I meet Alboher and her intern slash (more on the slash later) errand-running buddy Sara for coffee at Café Henri, a charming nook on Bedford St. with a menu au Français and an oddly decorative instructional sign for the Heimlich maneuver hanging on the wall.

Truly a blogger extraordinaire, in 2007 Alboher wrote One Person/Multiple Careers, coining the term “slash” in reference to anyone with more than one career (as in, “how does he manage to be a doctor slash fireman slash superhero and still have time for the kids?).

The book was a success, and soon the New York Times was knocking on her door. She now has a daily blog, Shifting Careers, on the publication’s website and writes two monthly columns, one published online and one in the paper.

Part of Alboher’s success can be attributed to the remarkable fluidity with which she approaches various textual mediums. “I’m very comfortable online and in print,” she says. “We don’t know the future of journalism, so it’s important to say yes to everything and be nimble.”

In the end, she thinks, it’s all about the ability to tell stories, regardless of the medium. It’s true – stories can be told over campfires or inscribed into stone tablets, printed as books or typed into an email. Journalists are storytellers, and they must adjust to the popular storytelling method of the day.

Having been a lawyer for nine years before making her own career switch to journalism, Alboher is personally familiar with being a slash. Her theory on slashing favors the idea that everyone can be a Renaissance person: “I like to think of it as layering multiple careers as opposed to abandoning one for another,” she says while sipping mango tea.
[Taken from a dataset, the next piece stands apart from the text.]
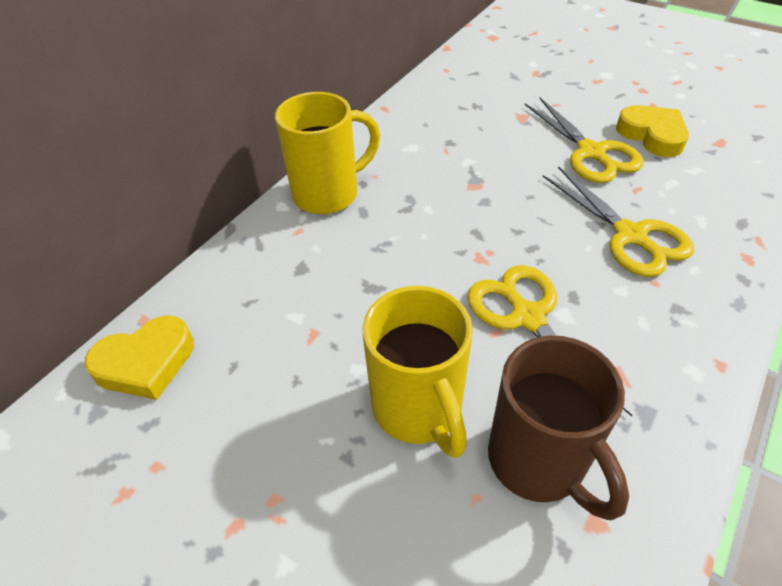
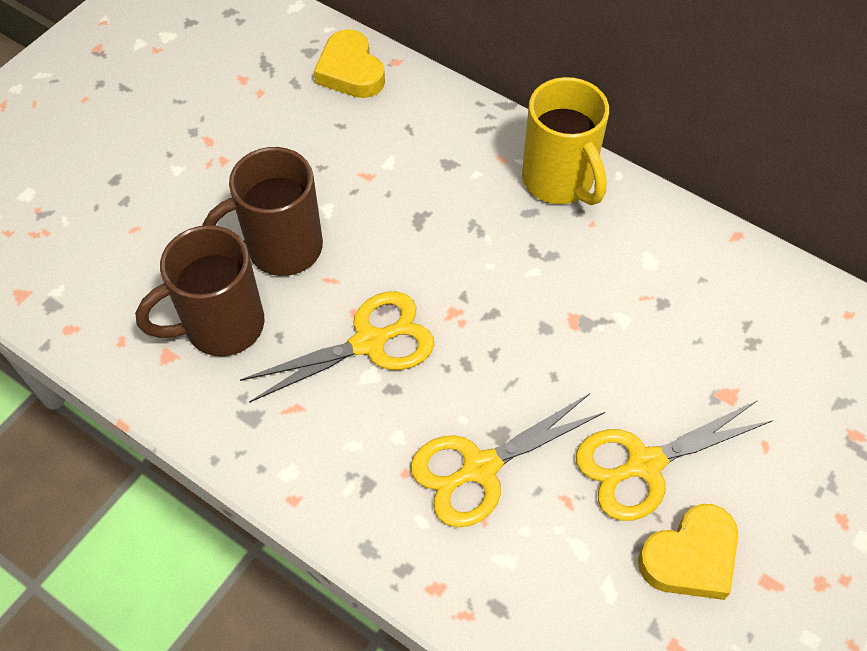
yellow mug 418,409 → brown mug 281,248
Just as the art world is geographically ahead of the curve (when SoHo became too homogenized the artists moved to Williamsburg, which then became the new SoHo and pushed them all the way to New Jersey, which I guess will inexplicably become hip now), artists have employed “a certain amount of slashing by necessity” for years. Simply because of the not-so-lucrative nature of the craft, artists tend to wear multiple hats and lead project-based work (as in, “Now that I finished that book, what’s next?”).

“The rest of the word follows writers and artists,” Alboher believes. “Because of our tough economy, companies are downsizing and turning employees into consultants. So they are starting to use the concept of project-based work, where each client becomes like a project.”

One of the most important ways the Internet can help the average one-job Joe become a slash is through networking. Apparently, signing up for speedy Internet connection can also get you speedy Internet connections. “Its easy to meet people online who can become critical in your career,” says Alboher, probably thinking of her own stroke of cyberluck when editors from the Times read not only her book but also various online articles.

The process of professional networking has accelerated with the Internet; it is, indeed, a small cyberworld. Alboher says that she finds herself interviewing people who she’s met simply by reading their blogs, and vice versa. Depending on the day she’s either the interviewer or the expert, the blogger or the public speaker, the author or the dog walker.